*Record extracts:*

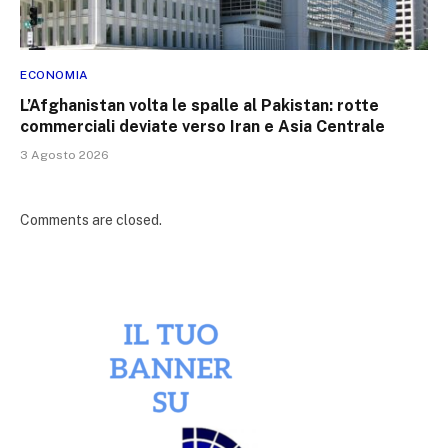
ECONOMIA
L’Afghanistan volta le spalle al Pakistan: rotte
commerciali deviate verso Iran e Asia Centrale
3 Agosto 2026
Comments are closed.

*Problem:* Repeat word for word from the line holding "L’Afghanistan volta le" down to the last line above, including both.

*Output for this task:*
L’Afghanistan volta le spalle al Pakistan: rotte
commerciali deviate verso Iran e Asia Centrale
3 Agosto 2026
Comments are closed.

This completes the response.